>>>>
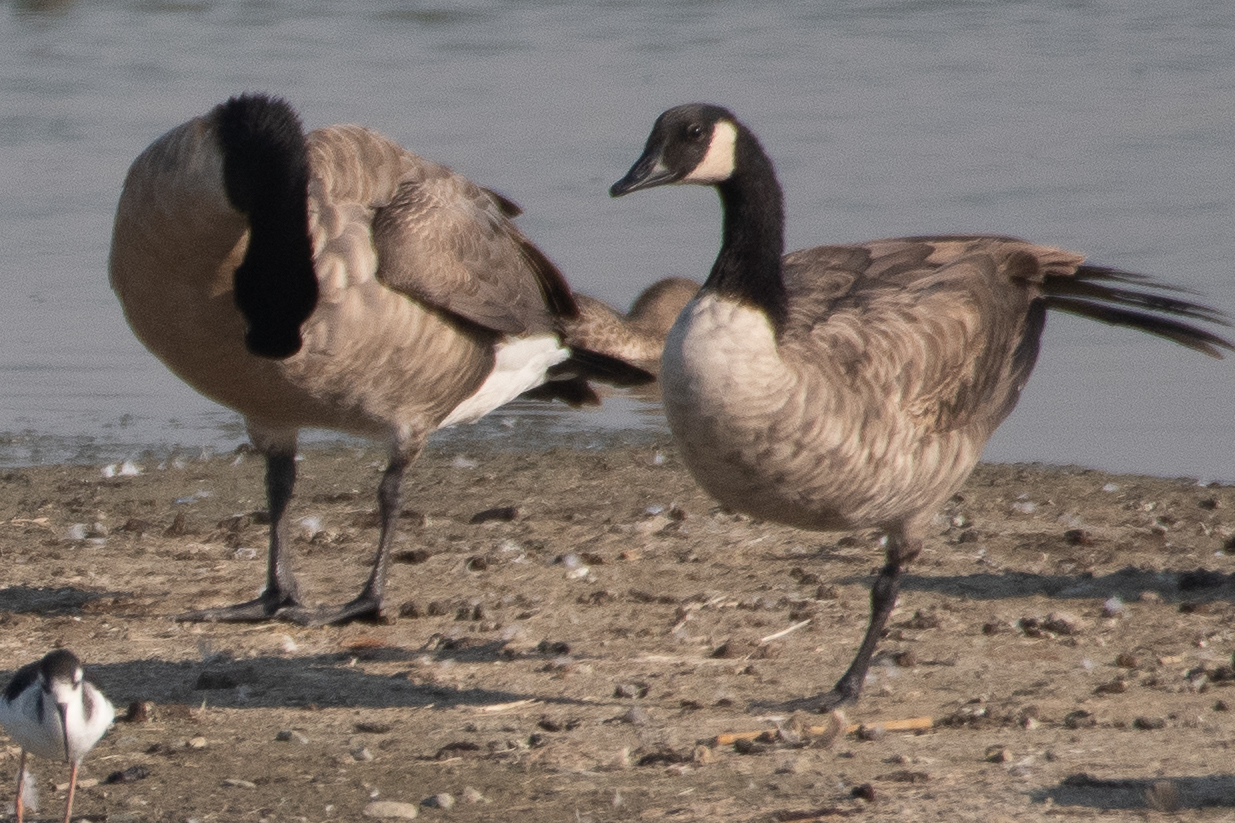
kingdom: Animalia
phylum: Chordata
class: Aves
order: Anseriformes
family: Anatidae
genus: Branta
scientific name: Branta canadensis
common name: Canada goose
<<<<
- Problem description: Rewrite every row above, swapping "common name" for "vernacular name" and keeping everything else the same. Leave the pictures out.

- Result of this task:
kingdom: Animalia
phylum: Chordata
class: Aves
order: Anseriformes
family: Anatidae
genus: Branta
scientific name: Branta canadensis
vernacular name: Canada goose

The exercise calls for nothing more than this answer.